▶ WHAT THE EXERCISE ASKS
Retype every line of the listing below verbatim, preserving its order, spelling, and punctuation.

Some records:
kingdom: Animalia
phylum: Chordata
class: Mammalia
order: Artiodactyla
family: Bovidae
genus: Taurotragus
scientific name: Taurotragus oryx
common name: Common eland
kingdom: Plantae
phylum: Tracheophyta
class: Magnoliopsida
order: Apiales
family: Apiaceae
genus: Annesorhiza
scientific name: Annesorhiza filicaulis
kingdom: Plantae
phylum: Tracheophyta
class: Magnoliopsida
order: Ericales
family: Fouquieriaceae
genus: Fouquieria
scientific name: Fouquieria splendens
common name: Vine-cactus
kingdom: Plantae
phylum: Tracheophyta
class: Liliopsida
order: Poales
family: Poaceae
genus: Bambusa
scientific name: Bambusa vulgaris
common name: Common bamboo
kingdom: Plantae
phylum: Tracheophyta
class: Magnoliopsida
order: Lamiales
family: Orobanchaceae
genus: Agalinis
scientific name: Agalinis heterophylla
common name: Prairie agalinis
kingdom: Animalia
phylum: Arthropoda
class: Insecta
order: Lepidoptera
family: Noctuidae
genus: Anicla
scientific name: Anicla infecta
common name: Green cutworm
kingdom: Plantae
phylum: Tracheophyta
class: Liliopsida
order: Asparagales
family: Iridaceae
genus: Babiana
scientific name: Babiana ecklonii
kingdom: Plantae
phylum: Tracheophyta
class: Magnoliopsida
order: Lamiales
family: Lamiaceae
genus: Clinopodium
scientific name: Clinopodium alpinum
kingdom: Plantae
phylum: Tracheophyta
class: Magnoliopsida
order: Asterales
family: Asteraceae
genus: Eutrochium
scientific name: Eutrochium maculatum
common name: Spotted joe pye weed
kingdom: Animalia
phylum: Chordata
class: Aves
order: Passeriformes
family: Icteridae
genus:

▶ RESPONSE FOR THIS EXERCISE
kingdom: Animalia
phylum: Chordata
class: Mammalia
order: Artiodactyla
family: Bovidae
genus: Taurotragus
scientific name: Taurotragus oryx
common name: Common eland
kingdom: Plantae
phylum: Tracheophyta
class: Magnoliopsida
order: Apiales
family: Apiaceae
genus: Annesorhiza
scientific name: Annesorhiza filicaulis
kingdom: Plantae
phylum: Tracheophyta
class: Magnoliopsida
order: Ericales
family: Fouquieriaceae
genus: Fouquieria
scientific name: Fouquieria splendens
common name: Vine-cactus
kingdom: Plantae
phylum: Tracheophyta
class: Liliopsida
order: Poales
family: Poaceae
genus: Bambusa
scientific name: Bambusa vulgaris
common name: Common bamboo
kingdom: Plantae
phylum: Tracheophyta
class: Magnoliopsida
order: Lamiales
family: Orobanchaceae
genus: Agalinis
scientific name: Agalinis heterophylla
common name: Prairie agalinis
kingdom: Animalia
phylum: Arthropoda
class: Insecta
order: Lepidoptera
family: Noctuidae
genus: Anicla
scientific name: Anicla infecta
common name: Green cutworm
kingdom: Plantae
phylum: Tracheophyta
class: Liliopsida
order: Asparagales
family: Iridaceae
genus: Babiana
scientific name: Babiana ecklonii
kingdom: Plantae
phylum: Tracheophyta
class: Magnoliopsida
order: Lamiales
family: Lamiaceae
genus: Clinopodium
scientific name: Clinopodium alpinum
kingdom: Plantae
phylum: Tracheophyta
class: Magnoliopsida
order: Asterales
family: Asteraceae
genus: Eutrochium
scientific name: Eutrochium maculatum
common name: Spotted joe pye weed
kingdom: Animalia
phylum: Chordata
class: Aves
order: Passeriformes
family: Icteridae
genus:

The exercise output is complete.